10. Interest Groups:

a. Terminology: Various subgroups or interest groups within Toutâ Galation will be called Uarinâs, singular Uarinâ.

b. Membership: Membership in a Uarinâ can be granted at any time by existing members of that interest group, either by a majority vote or an additional system outlined in their clan laws. Individuals may only hold a leadership position in a single Uarinâ at any given time.

c. Affiliation: Uarinâs must exist independently of any tradition, but members of a Uarinâ may also be members of other traditions and use material created by other traditions, as long as they do not unreasonably favor one over the other in the context of their particular Uarinâ.
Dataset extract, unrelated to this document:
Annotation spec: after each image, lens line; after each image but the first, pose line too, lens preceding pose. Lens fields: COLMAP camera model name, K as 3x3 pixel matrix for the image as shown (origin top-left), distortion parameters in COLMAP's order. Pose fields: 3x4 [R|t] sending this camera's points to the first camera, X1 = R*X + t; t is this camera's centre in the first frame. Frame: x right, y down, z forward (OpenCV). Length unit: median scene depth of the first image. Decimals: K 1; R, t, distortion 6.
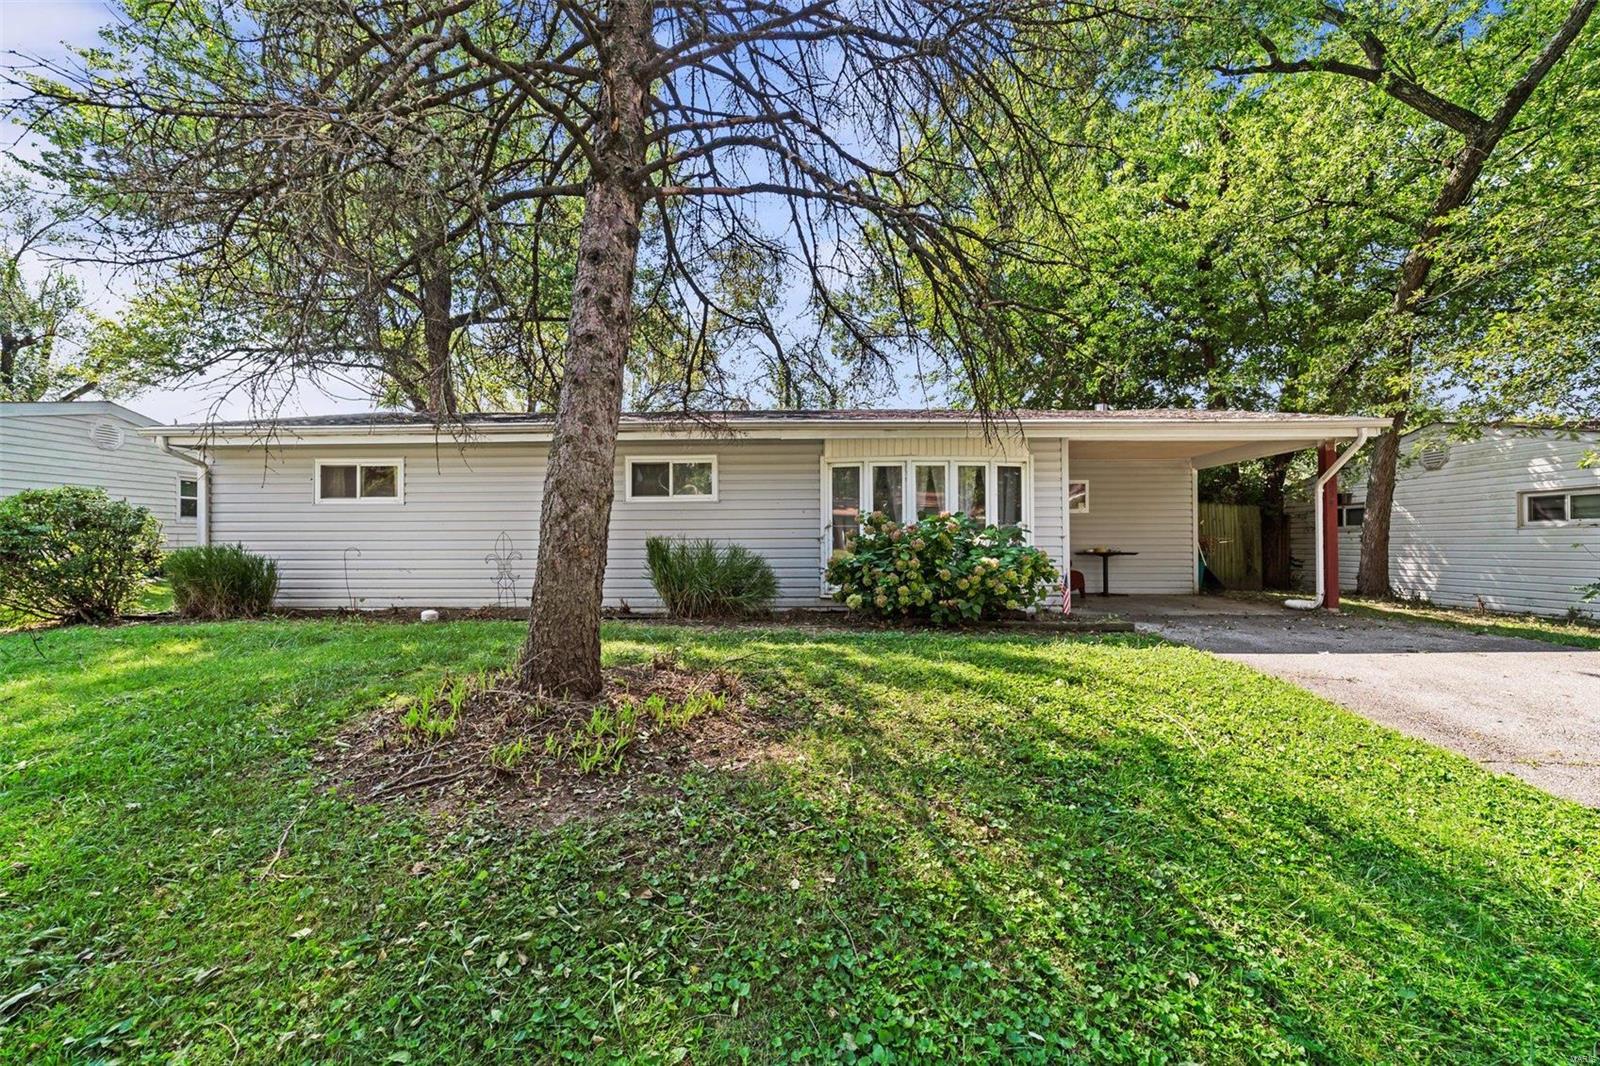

d. Laws: Uarinâs have the right to create their own bylaws to dictate their practices as long as they do not violate the overall bylaws or the virtues. The Uercobreton may veto changes to an individual Uarinâ’s bylaws only under these circumstances. These bylaws must be posted publicly on the Toutâ Galation website.

e. Creation of Interest Groups:

e1. Conception: A new interest group may be created upon approval by the Uercorbreton when two or more Toutioi petition to represent a branch of Gaulish polytheism under the banner of a new Uarinâ.
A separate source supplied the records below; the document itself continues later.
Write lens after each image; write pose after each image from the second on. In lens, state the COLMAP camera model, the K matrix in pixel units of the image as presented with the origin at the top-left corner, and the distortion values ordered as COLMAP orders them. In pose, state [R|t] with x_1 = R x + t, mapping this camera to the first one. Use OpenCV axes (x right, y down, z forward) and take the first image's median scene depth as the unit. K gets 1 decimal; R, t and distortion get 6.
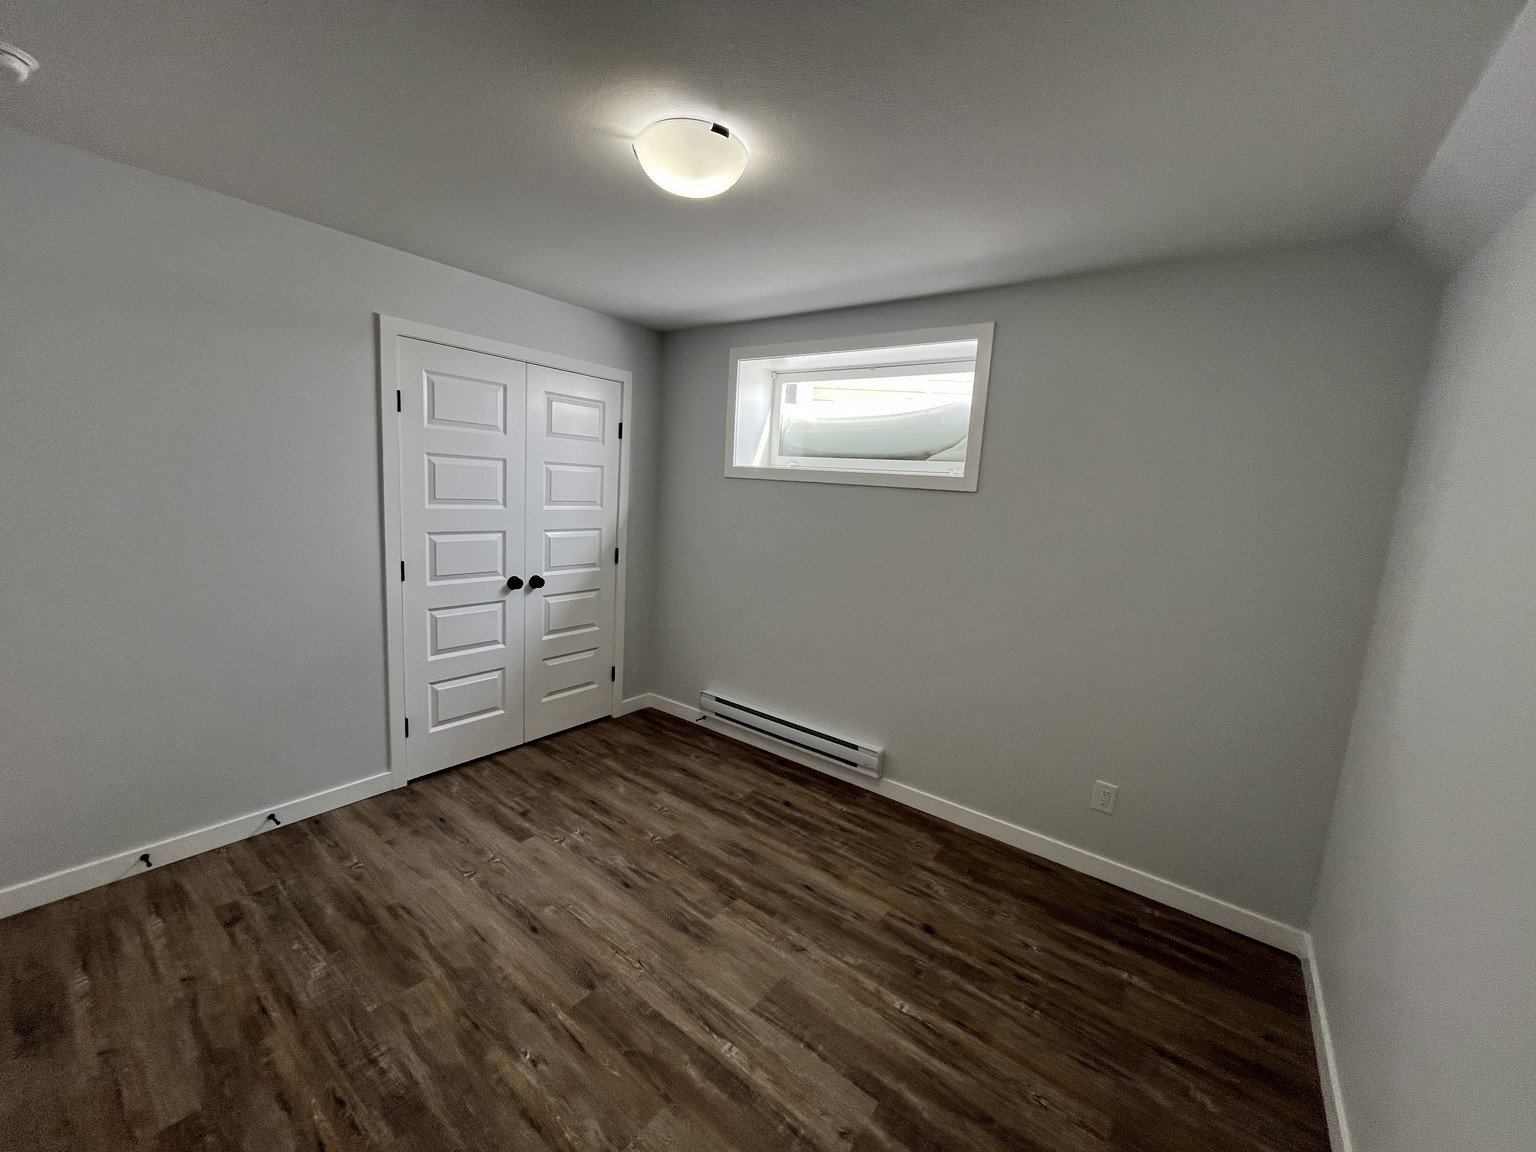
lens RADIAL K [[616.5, 0, 756.9], [0, 616.5, 575.0], [0, 0, 1]] dist [-0.003297, 0.000031]
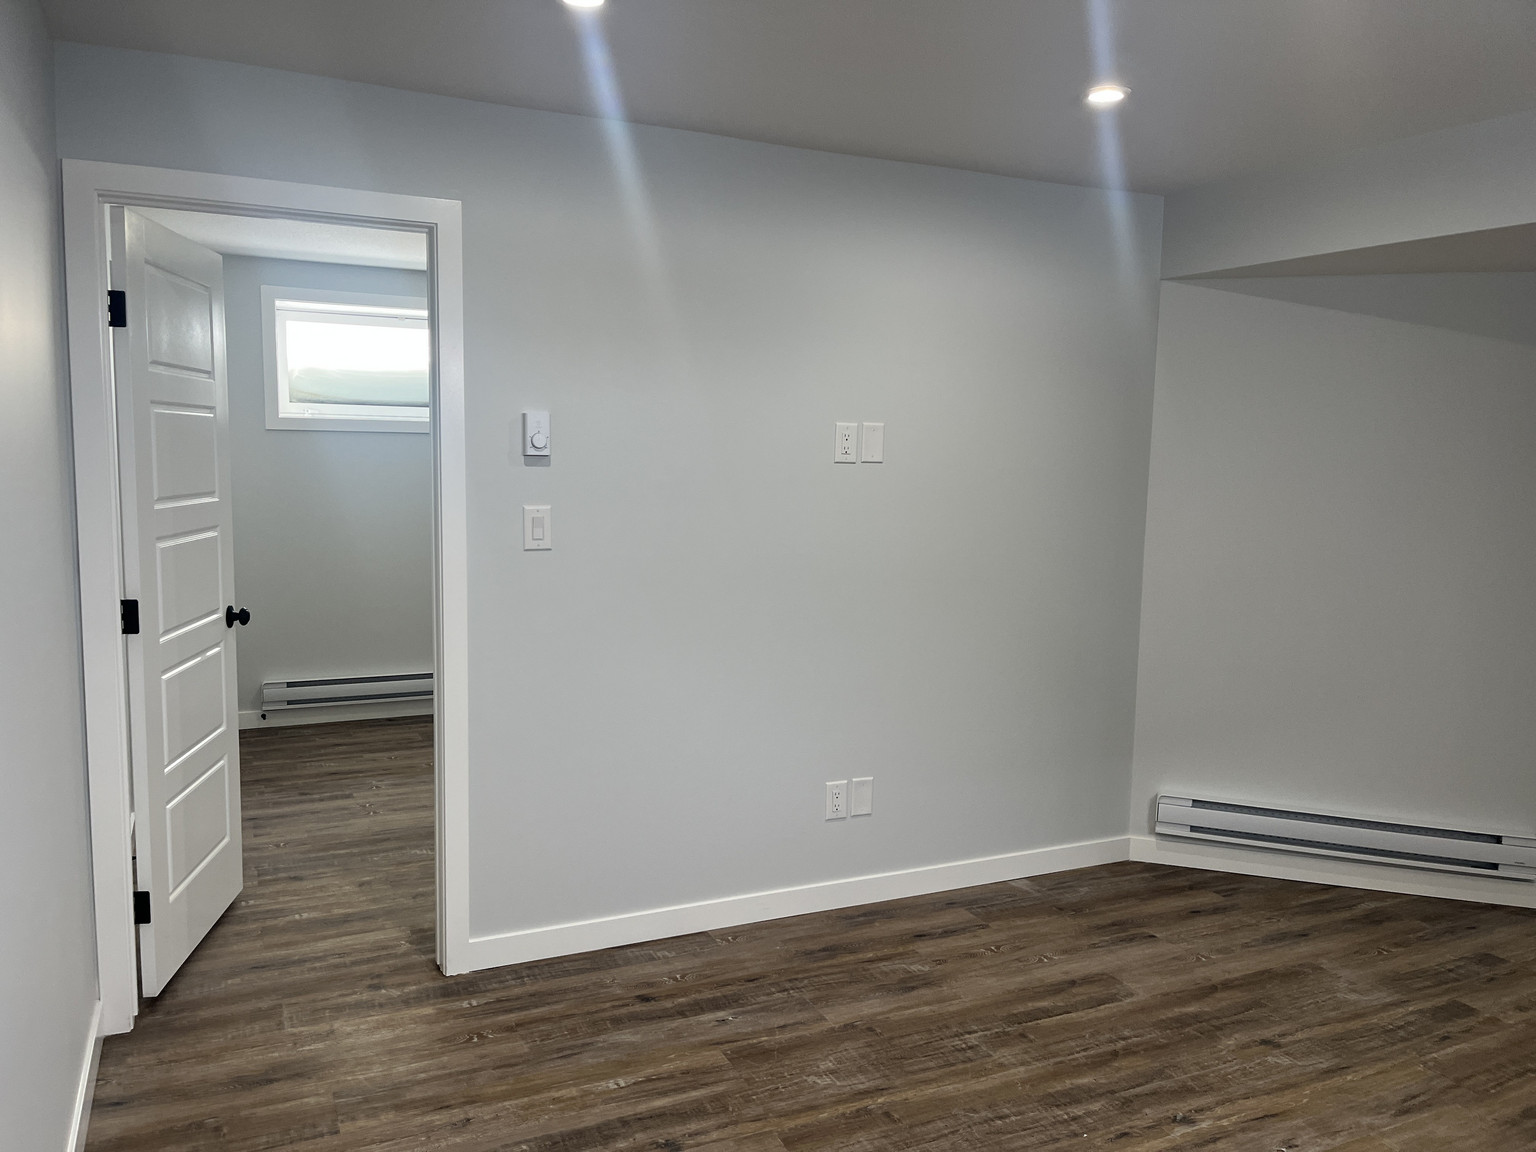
lens RADIAL K [[1154.9, 0, 765.1], [0, 1154.9, 585.9], [0, 0, 1]] dist [0.065739, -0.099781]
pose [[0.455624, -0.158560, 0.875937, -1.788997], [0.138194, 0.984677, 0.106362, -0.026468], [-0.879380, 0.072588, 0.470555, -0.567130]]
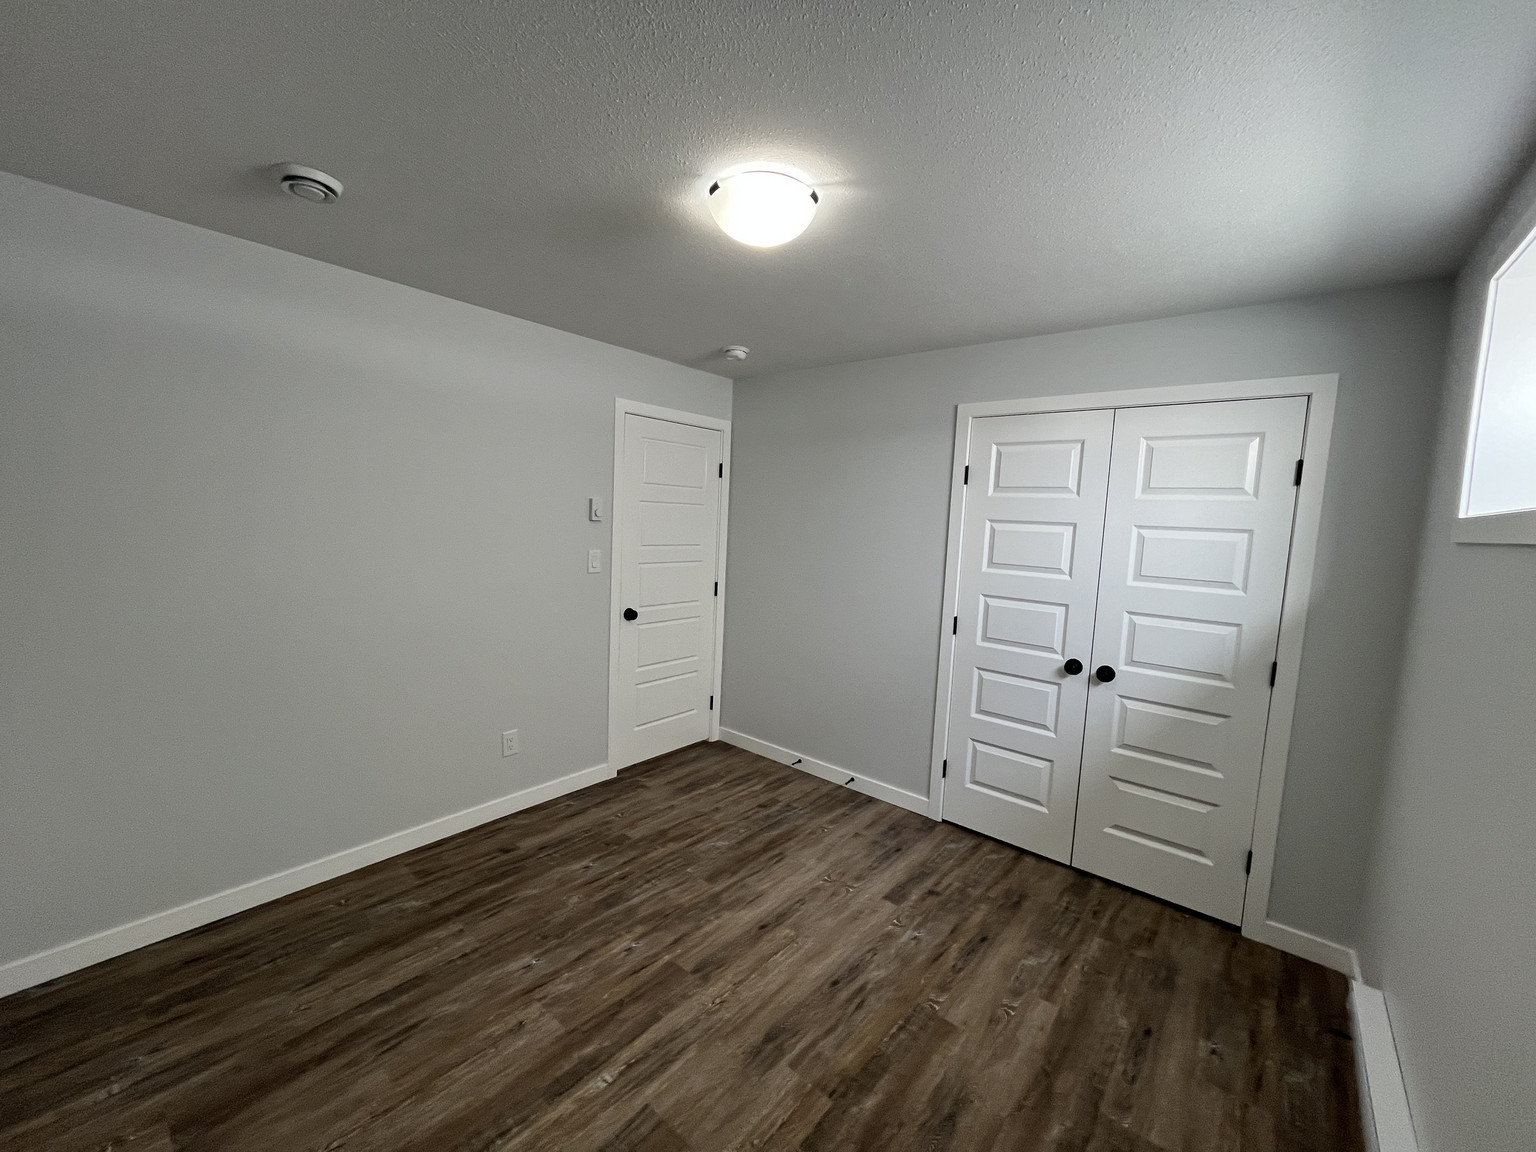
lens RADIAL K [[616.5, 0, 756.9], [0, 616.5, 575.0], [0, 0, 1]] dist [-0.003297, 0.000031]
pose [[-0.044507, 0.031953, -0.998498, 0.625690], [-0.194133, 0.980159, 0.040020, -0.080802], [0.979965, 0.195623, -0.037421, 0.767649]]
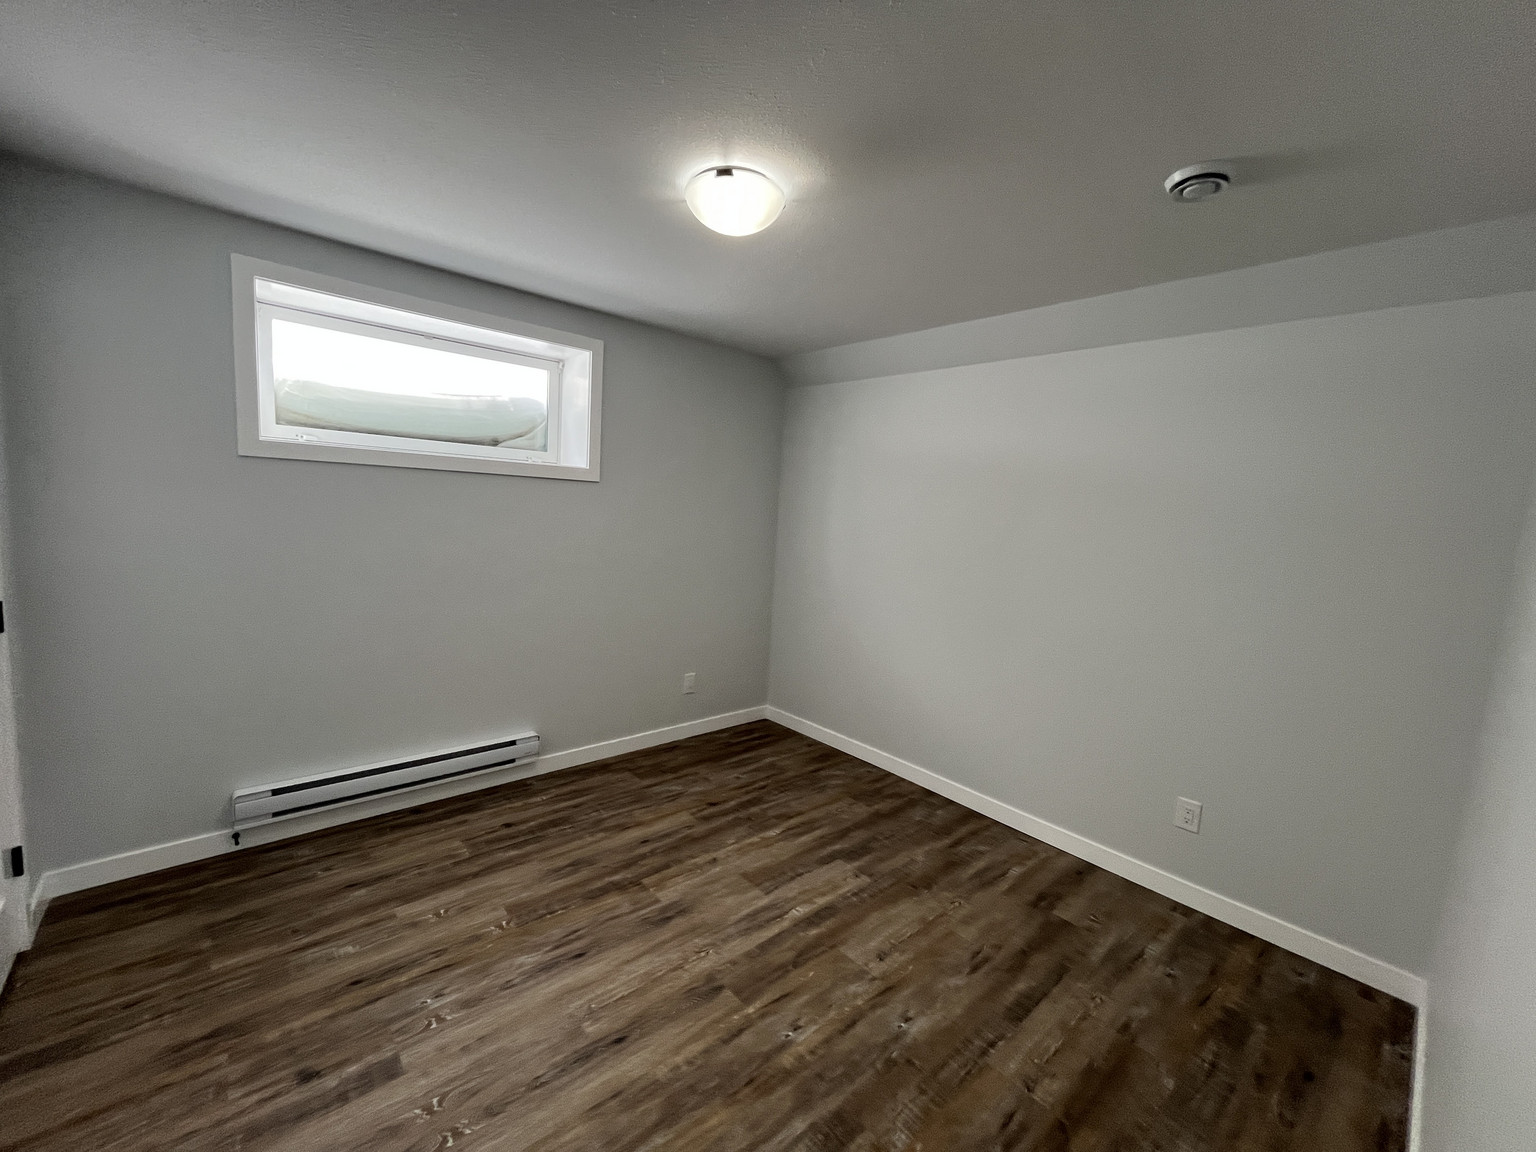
lens RADIAL K [[616.5, 0, 756.9], [0, 616.5, 575.0], [0, 0, 1]] dist [-0.003297, 0.000031]
pose [[0.197816, -0.163660, 0.966480, -0.858849], [0.099593, 0.984217, 0.146279, -0.112282], [-0.975167, 0.067319, 0.210994, 0.515904]]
e2. Focus: The Uarinâ must be specific to a recognized subgroup of Gaulish polytheism and must be currently unrepresented by an existing Uarinâ.

e3. Self-Governance: Upon creation, decisions are made collaboratively. When the Uarinâ reaches 5 members, a vote for Head of the Uarinâ is held by a simple majority vote.

e4. Responsibilities: The agenda of an Uarinâ must contain the creation and upkeep of at least one advanced curriculum within Toutâ Galation that reflects their area of focus, alongside the Uercanon. They must also work alongside the Platiodannon and the Uâtobrogilos occasionally in order to participate in and contribute to events and rituals. 

e5. Identity: The petition to create a Uarinâ must provide its Gaulish name, a description of the subgroup it intends to represent, and a relevant symbol.

e6. Dissolution: Uarinâs may be dissolved by a two-thirds vote within the Datlâ Assembly if they fail to uphold their responsibilities.